I'm not getting the pricing relief I deserve despite working so hard to prevent losses. What can I do?
Consider this scenario: your Experience Modification (E-Mod) rating significantly drops, but premium stays the same. The insurance company says “sorry, we realize your E-Mod dropped, but we still need a certain premium level.”
There is nothing more frustrating than when a business works hard to control claims and the insurance company doesn’t grant them the pricing relief they think they’ve earned.
Traditional Approach: Buy insurance from a market you don't control
In a perfect world, the cost of your premiums would be directly tied to your performance. Unfortunately, it isn't that straightforward. The problem is there are external factors that drive the market that you have no control over, including:
- Medical Cost Inflation - Medical Costs are a huge portion of the Cost of Goods Sold for an insurer; the average work comp claim is 60% medical. An aging work force, healthcare reform, and reduced Medicare reimbursement are putting upward pressure on Worker Comp rates. Medical costs also impact liability and auto loss costs
- Catastrophe Exposure - Earthquake, flood, hurricane, and other events that can take huge chunks of capital out of the marketplace which drive swings in rates
- Macroeconomic Forces - Insurance company's investment portfolios vary over time. Like many institutional investors, they're searching for return on their investable assets. To compensate for the reduced returns, insurers can always look to increase pricing
- Cycle Timing - There are ups and downs in the insurance market. During the post 9/11 years (2001-2002) and after the recession, customers faced a "hard market" with higher premiums and less flexible plans. This often coincides with a period of financial pressures for clients, making the timing of pricing increases very challenging.

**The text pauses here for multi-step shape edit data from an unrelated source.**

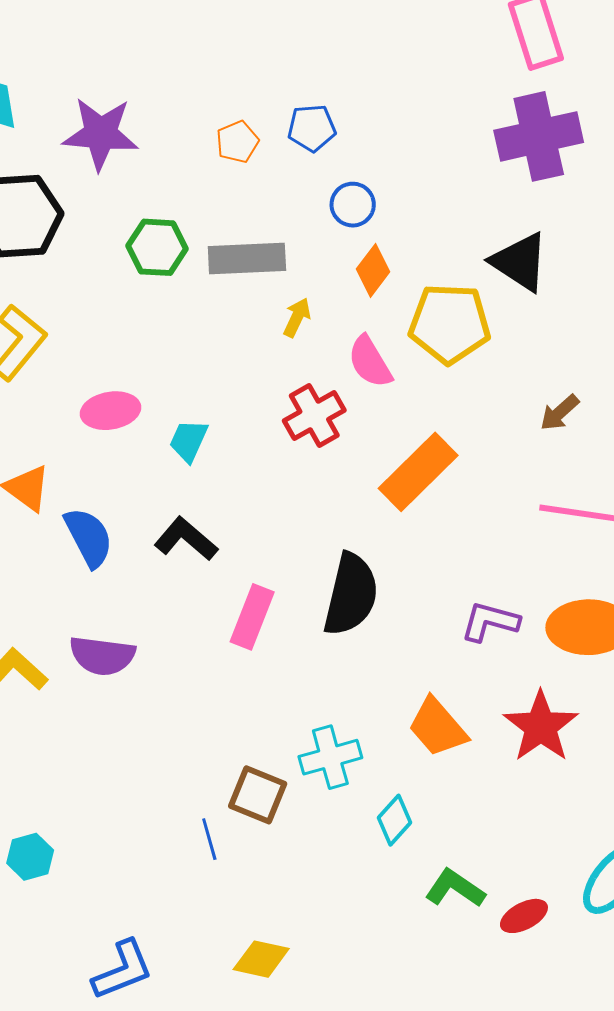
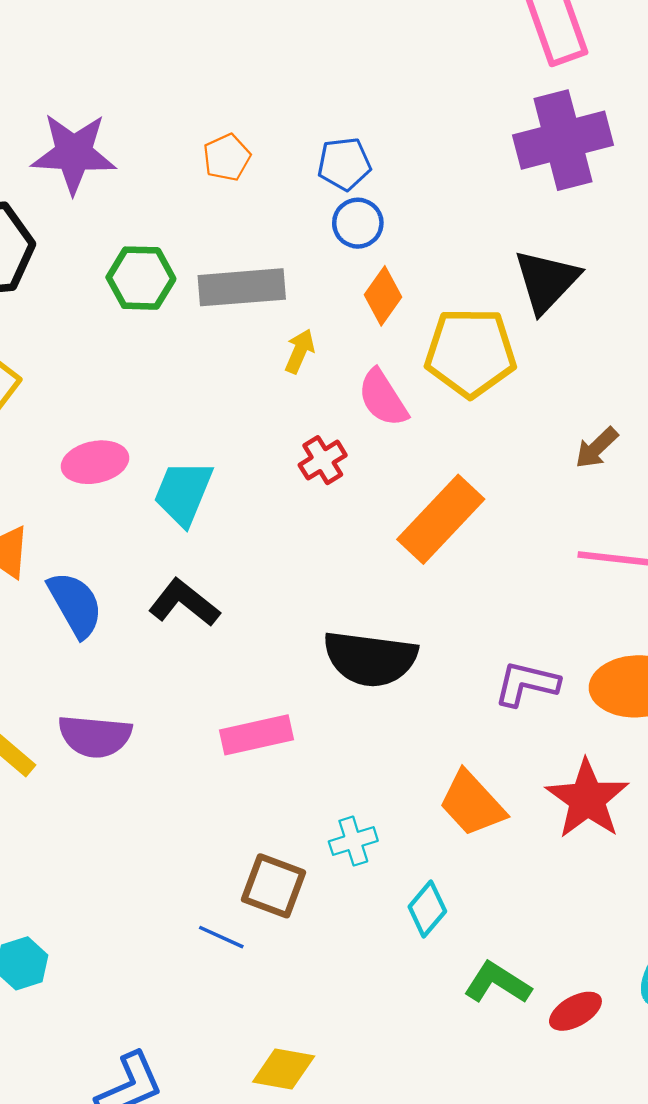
blue pentagon: (312, 128) -> (344, 164), moved
black triangle: (520, 262) -> (546, 281), turned 42
red cross: (314, 415) -> (323, 460), size x0.7
cyan trapezoid: (189, 441) -> (183, 493), size x1.4
black semicircle: (351, 594) -> (370, 659), turned 86
pink rectangle: (252, 617) -> (256, 735), moved, turned 58
cyan cross: (330, 757) -> (353, 841), size x0.7
blue line: (209, 839) -> (221, 937), turned -48

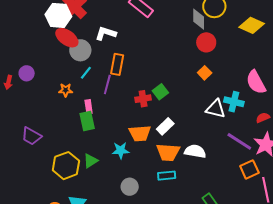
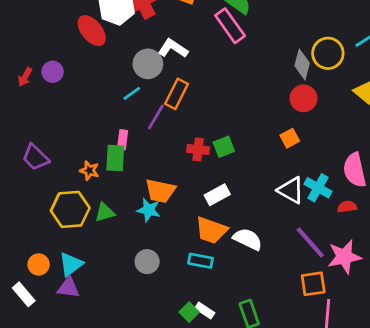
red ellipse: (67, 38) -> (92, 31), moved
gray circle: (80, 50) -> (148, 64), moved
orange star: (66, 90) -> (89, 171), moved
red semicircle: (263, 118) -> (347, 207), moved
orange trapezoid: (140, 133) -> (160, 191), moved

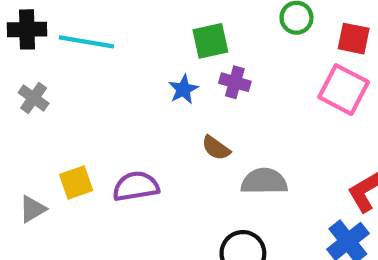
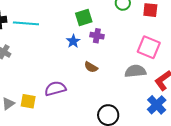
pink square: (344, 90) -> (149, 47), moved
gray semicircle: (264, 181) -> (135, 71), moved
yellow square: (76, 183) -> (28, 101), moved, turned 35

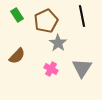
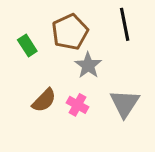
green rectangle: (17, 15) -> (27, 46), moved
brown semicircle: (17, 56) -> (44, 100), moved

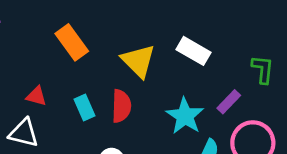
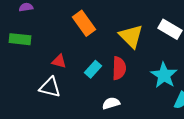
cyan rectangle: (85, 107) -> (93, 69), turned 66

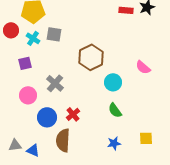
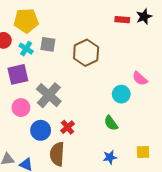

Innovative Approach: Buy less insurance
This doesn't mean reducing umbrella limits or take down property values. Insurance is supposed to be there for the really big events that could cause significant financial hardship.
Many companies could be better served by taking risk on the losses they can control - the smaller ones. Today, any claims that can be funded out of pocket are often run through an insurance company. In exchange for a premium, the insurer pays all of the claims whether they're large or small.
By buying less insurance, we mean for those smaller claims.
If you ask yourself what is the most amount of risk you're comfortable "self-insuring," many would find a level much higher than they think. Fortunately, there are a variety of mechanisms to comfortably balance risk taking vs. financial reward. High deductibles, retrospective rating programs, and captives can provide real benefits for those who can effectively manage risk.